TASK GOAL: From the records below, pull out each line that contains the word "Logged" and copy those lines unchanged.
# Start of PROVIDED DATA
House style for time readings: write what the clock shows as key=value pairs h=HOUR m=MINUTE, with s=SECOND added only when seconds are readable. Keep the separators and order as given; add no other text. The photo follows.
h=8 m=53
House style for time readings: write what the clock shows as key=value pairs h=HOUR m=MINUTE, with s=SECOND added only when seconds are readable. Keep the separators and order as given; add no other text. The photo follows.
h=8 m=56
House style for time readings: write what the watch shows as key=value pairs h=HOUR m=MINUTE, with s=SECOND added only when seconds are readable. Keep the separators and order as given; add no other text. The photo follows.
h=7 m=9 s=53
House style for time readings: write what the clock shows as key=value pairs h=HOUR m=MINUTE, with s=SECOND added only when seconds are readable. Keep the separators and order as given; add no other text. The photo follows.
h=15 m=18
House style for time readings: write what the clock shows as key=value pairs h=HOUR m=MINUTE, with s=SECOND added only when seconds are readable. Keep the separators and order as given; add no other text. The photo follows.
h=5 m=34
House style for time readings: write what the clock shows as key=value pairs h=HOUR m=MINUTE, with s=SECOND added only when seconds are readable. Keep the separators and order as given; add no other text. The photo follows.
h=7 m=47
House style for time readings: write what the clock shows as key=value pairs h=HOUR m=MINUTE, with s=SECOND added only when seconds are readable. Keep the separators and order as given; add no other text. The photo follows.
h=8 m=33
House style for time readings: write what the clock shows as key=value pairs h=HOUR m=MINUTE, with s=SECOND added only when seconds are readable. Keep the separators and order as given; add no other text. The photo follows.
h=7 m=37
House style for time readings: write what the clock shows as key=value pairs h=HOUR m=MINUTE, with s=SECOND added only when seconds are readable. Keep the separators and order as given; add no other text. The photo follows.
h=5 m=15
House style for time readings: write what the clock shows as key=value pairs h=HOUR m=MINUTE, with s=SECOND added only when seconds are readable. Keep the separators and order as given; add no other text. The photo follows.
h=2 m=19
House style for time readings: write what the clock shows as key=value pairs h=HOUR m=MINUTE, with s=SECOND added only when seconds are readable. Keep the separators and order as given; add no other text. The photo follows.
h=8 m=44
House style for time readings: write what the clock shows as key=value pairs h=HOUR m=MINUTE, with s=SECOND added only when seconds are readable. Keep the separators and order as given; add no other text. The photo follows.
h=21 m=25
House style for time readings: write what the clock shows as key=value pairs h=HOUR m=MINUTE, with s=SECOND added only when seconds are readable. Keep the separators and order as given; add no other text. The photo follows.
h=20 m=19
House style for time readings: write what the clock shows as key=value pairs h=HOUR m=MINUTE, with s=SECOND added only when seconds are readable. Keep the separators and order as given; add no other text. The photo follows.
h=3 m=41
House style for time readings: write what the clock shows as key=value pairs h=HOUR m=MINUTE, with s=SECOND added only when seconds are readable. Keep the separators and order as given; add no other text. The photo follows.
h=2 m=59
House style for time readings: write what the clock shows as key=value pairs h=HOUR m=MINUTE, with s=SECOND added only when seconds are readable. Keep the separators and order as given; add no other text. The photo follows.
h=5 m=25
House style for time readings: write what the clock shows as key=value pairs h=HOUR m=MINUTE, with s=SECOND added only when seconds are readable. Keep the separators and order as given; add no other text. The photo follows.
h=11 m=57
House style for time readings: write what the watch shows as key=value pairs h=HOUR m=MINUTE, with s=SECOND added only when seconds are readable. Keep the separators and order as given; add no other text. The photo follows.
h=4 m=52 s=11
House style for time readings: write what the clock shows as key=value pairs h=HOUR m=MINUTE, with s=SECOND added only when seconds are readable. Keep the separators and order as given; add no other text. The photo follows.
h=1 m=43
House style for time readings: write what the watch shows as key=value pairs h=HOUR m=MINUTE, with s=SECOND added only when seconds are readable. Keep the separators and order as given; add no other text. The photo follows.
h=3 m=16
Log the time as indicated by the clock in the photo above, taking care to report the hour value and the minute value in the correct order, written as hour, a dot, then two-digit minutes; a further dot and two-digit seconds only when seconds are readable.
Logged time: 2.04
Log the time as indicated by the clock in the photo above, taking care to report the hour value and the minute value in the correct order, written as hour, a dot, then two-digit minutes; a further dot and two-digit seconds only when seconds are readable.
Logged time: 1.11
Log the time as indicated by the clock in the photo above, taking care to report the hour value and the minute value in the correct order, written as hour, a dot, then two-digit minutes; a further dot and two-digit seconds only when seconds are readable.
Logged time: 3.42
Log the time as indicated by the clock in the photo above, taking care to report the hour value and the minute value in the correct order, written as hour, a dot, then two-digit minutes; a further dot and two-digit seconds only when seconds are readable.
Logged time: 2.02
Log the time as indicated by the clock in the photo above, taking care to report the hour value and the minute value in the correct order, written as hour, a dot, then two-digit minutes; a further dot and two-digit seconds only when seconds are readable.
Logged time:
# End of PROVIDED DATA
EXERCISE SOLUTION:
Logged time: 2.04
Logged time: 1.11
Logged time: 3.42
Logged time: 2.02
Logged time:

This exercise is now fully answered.